Configuring the Cloudera Navigator Data Management Component to Redact PII

You can specify credit card number patterns and other PII to be masked in audit events, in the properties of entities displayed in lineage diagrams, and in information retrieved from the Audit Server database and the Metadata Server persistent storage. Redacting data other than credit card numbers is not supported out-of-the-box with this Cloudera Navigator property.

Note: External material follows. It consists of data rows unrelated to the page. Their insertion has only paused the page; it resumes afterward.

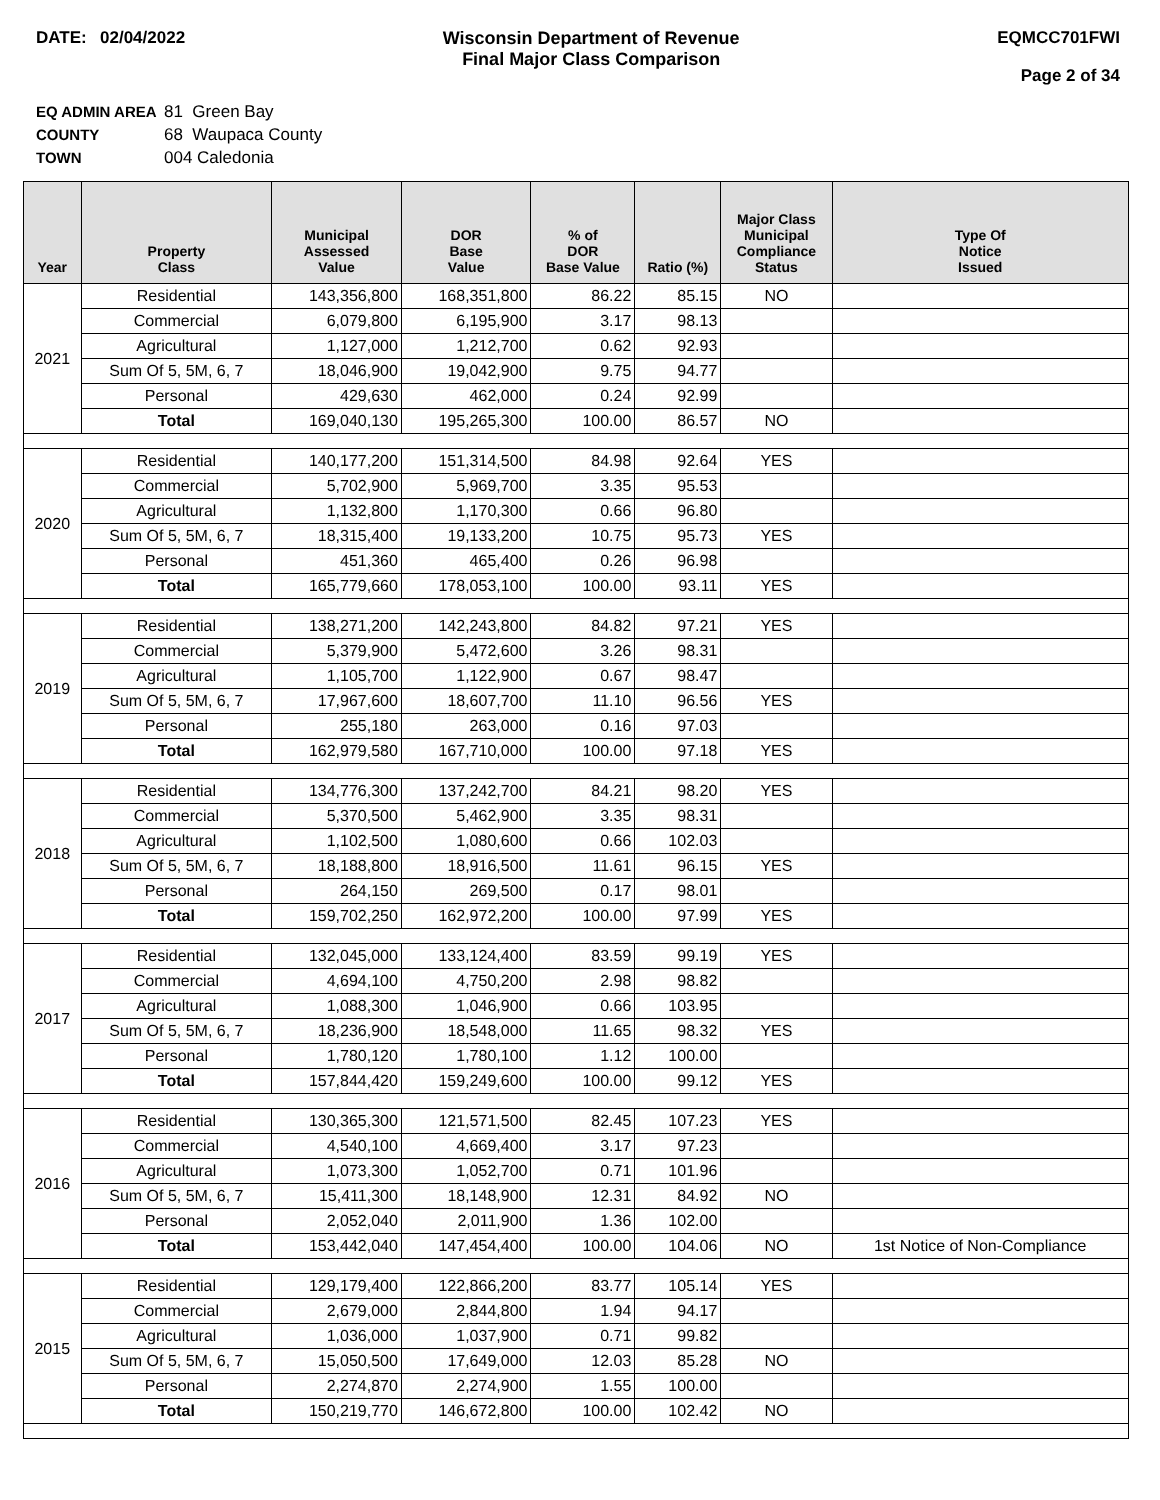DATE: 02/04/2022 Wisconsin Department of Revenue
Final Major Class Comparison
EQMCC701FWI
Page 2 of 34
EQ ADMIN AREA 81 Green Bay
COUNTY 68 Waupaca County
TOWN 004 Caledonia
| Year | Property Class | Municipal Assessed Value | DOR Base Value | % of DOR Base Value | Ratio (%) | Major Class Municipal Compliance Status | Type Of Notice Issued |
| --- | --- | --- | --- | --- | --- | --- | --- |
| 2021 | Residential | 143,356,800 | 168,351,800 | 86.22 | 85.15 | NO | |
| | Commercial | 6,079,800 | 6,195,900 | 3.17 | 98.13 | | |
| | Agricultural | 1,127,000 | 1,212,700 | 0.62 | 92.93 | | |
| | Sum Of 5, 5M, 6, 7 | 18,046,900 | 19,042,900 | 9.75 | 94.77 | | |
| | Personal | 429,630 | 462,000 | 0.24 | 92.99 | | |
| | Total | 169,040,130 | 195,265,300 | 100.00 | 86.57 | NO | |
| 2020 | Residential | 140,177,200 | 151,314,500 | 84.98 | 92.64 | YES | |
| | Commercial | 5,702,900 | 5,969,700 | 3.35 | 95.53 | | |
| | Agricultural | 1,132,800 | 1,170,300 | 0.66 | 96.80 | | |
| | Sum Of 5, 5M, 6, 7 | 18,315,400 | 19,133,200 | 10.75 | 95.73 | YES | |
| | Personal | 451,360 | 465,400 | 0.26 | 96.98 | | |
| | Total | 165,779,660 | 178,053,100 | 100.00 | 93.11 | YES | |
| 2019 | Residential | 138,271,200 | 142,243,800 | 84.82 | 97.21 | YES | |
| | Commercial | 5,379,900 | 5,472,600 | 3.26 | 98.31 | | |
| | Agricultural | 1,105,700 | 1,122,900 | 0.67 | 98.47 | | |
| | Sum Of 5, 5M, 6, 7 | 17,967,600 | 18,607,700 | 11.10 | 96.56 | YES | |
| | Personal | 255,180 | 263,000 | 0.16 | 97.03 | | |
| | Total | 162,979,580 | 167,710,000 | 100.00 | 97.18 | YES | |
| 2018 | Residential | 134,776,300 | 137,242,700 | 84.21 | 98.20 | YES | |
| | Commercial | 5,370,500 | 5,462,900 | 3.35 | 98.31 | | |
| | Agricultural | 1,102,500 | 1,080,600 | 0.66 | 102.03 | | |
| | Sum Of 5, 5M, 6, 7 | 18,188,800 | 18,916,500 | 11.61 | 96.15 | YES | |
| | Personal | 264,150 | 269,500 | 0.17 | 98.01 | | |
| | Total | 159,702,250 | 162,972,200 | 100.00 | 97.99 | YES | |
| 2017 | Residential | 132,045,000 | 133,124,400 | 83.59 | 99.19 | YES | |
| | Commercial | 4,694,100 | 4,750,200 | 2.98 | 98.82 | | |
| | Agricultural | 1,088,300 | 1,046,900 | 0.66 | 103.95 | | |
| | Sum Of 5, 5M, 6, 7 | 18,236,900 | 18,548,000 | 11.65 | 98.32 | YES | |
| | Personal | 1,780,120 | 1,780,100 | 1.12 | 100.00 | | |
| | Total | 157,844,420 | 159,249,600 | 100.00 | 99.12 | YES | |
| 2016 | Residential | 130,365,300 | 121,571,500 | 82.45 | 107.23 | YES | |
| | Commercial | 4,540,100 | 4,669,400 | 3.17 | 97.23 | | |
| | Agricultural | 1,073,300 | 1,052,700 | 0.71 | 101.96 | | |
| | Sum Of 5, 5M, 6, 7 | 15,411,300 | 18,148,900 | 12.31 | 84.92 | NO | |
| | Personal | 2,052,040 | 2,011,900 | 1.36 | 102.00 | | |
| | Total | 153,442,040 | 147,454,400 | 100.00 | 104.06 | NO | 1st Notice of Non-Compliance |
| 2015 | Residential | 129,179,400 | 122,866,200 | 83.77 | 105.14 | YES | |
| | Commercial | 2,679,000 | 2,844,800 | 1.94 | 94.17 | | |
| | Agricultural | 1,036,000 | 1,037,900 | 0.71 | 99.82 | | |
| | Sum Of 5, 5M, 6, 7 | 15,050,500 | 17,649,000 | 12.03 | 85.28 | NO | |
| | Personal | 2,274,870 | 2,274,900 | 1.55 | 100.00 | | |
| | Total | 150,219,770 | 146,672,800 | 100.00 | 102.42 | NO | |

You may use a different regular expression to redact Social Security numbers or other PII. Masking is not applied to audit events and lineage entities that existed before the mask was enabled.

Minimum Required Role: Navigator Administrator (also provided by Full Administrator)

  1. Do one of the following:
    • Select Clusters > Cloudera Management Service > Cloudera Management Service.
    • On the Status tab of the Home > Status tab, in Cloudera Management Service table, click the Cloudera Management Service link.
  2. Click the Configuration tab.
  3. Expand the Navigator Audit Server Default Group category.
  4. Click the Advanced category.
  5. Configure the PII Masking Regular Expression property with a regular expression that matches the credit card number formats to be masked. The default expression is:
    (4[0-9]{12}(?:[0-9]{3})?)|(5[1-5][0-9]{14})|(3[47][0-9]{13})
    |(3(?:0[0-5]|[68][0-9])[0-9]{11})|(6(?:011|5[0-9]{2})[0-9]{12})|((?:2131|1800|35\\d{3})\\d{11})
    which is constructed from the following subexpressions:
    • Visa - (4[0-9]{12}(?:[0-9]{3})?)
    • MasterCard - (5[1-5][0-9]{14})
    • American Express - (3[47][0-9]{13})
    • Diners Club - (3(?:0[0-5]|[68][0-9])[0-9]{11})
    • Discover - (6(?:011|5[0-9]{2})[0-9]{12})
    • JCB - ((?:2131|1800|35\\d{3})\\d{11})
    If the property is left blank, PII information is not masked.
  6. Click Save Changes to commit the changes.